The scale implies that attraction to one sex cancels out attraction to another
This is something that a lot of bisexual people have gripes with. The Kinsey Scale implies that the more attraction you have towards one gender, the less you have towards another. While behaviour can be measured (as in, you can count the number of sexual experiences a person has had), attraction is much harder to quantify.
This implication is especially frustrating for bisexual people who often feel invalidated by both gay and straight people. Many bisexuals feel that if their attraction is not a 50-50 split between the same and the opposite sex, that their bisexuality is somewhat invalid.
But take for example a bisexual woman who is attracted to both men and women but has only dated men exclusively. If you follow the scale, that woman is a “0 – exclusively heterosexual”, despite the fact that she feels sexual attraction to other women.
Is there another sexuality scale aside from the Kinsey Scale test?
If you’re looking for a more nuanced model for identifying your sexual orientation, consider the Klein Sexual Orientation Grid and the Storms Scale. There are other scales out there – around 200 or so, in fact – but these two are by far the most popular.
The Klein Sexual Orientation Grid was first introduced in 1978 by psychiatrist and sex researcher Dr Fritz Klein. Appearing in his book The Bisexual Option, the Klein Grid was created as a learning tool to give people a more holistic understanding of the complexity of human sexuality. The Grid is made up of seven variables and three situations – past, present, and ideal.
The Storms Scale, on the other hand, was developed by psychologist Michael Storms in the early 80s. The scale focuses more on eroticism rather than sexual behaviour.

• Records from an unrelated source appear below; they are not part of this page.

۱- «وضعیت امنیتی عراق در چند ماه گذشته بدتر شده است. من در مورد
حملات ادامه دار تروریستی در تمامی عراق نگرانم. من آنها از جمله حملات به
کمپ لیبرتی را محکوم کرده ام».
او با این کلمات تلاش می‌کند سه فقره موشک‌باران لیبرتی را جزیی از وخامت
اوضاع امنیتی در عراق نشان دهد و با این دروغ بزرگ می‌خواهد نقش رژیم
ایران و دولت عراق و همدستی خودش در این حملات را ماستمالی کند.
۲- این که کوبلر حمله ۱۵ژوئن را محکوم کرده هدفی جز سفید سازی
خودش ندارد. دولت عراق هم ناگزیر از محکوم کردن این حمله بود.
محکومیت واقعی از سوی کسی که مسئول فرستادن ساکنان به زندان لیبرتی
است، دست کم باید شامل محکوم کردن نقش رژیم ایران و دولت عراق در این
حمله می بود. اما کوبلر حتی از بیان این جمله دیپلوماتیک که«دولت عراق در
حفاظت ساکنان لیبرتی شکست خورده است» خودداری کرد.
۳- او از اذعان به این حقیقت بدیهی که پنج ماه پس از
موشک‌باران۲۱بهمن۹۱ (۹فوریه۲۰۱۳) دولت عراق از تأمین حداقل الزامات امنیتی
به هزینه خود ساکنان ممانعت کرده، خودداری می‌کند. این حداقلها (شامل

Does the Kinsey Scale still matter?
The Kinsey Scale was once a groundbreaking model of human sexuality at a time when the very idea of sexual orientation as anything but a binary was considered taboo. As such, it’s relevant in that it’s a seminal work in the field of sexology.
It’s also important to note that, for some people, having some kind of label or system of identification helps those who are questioning to better understand who they are and to find their “tribe”. In this way, the scale can still be a useful tool for those who are still exploring their sexuality.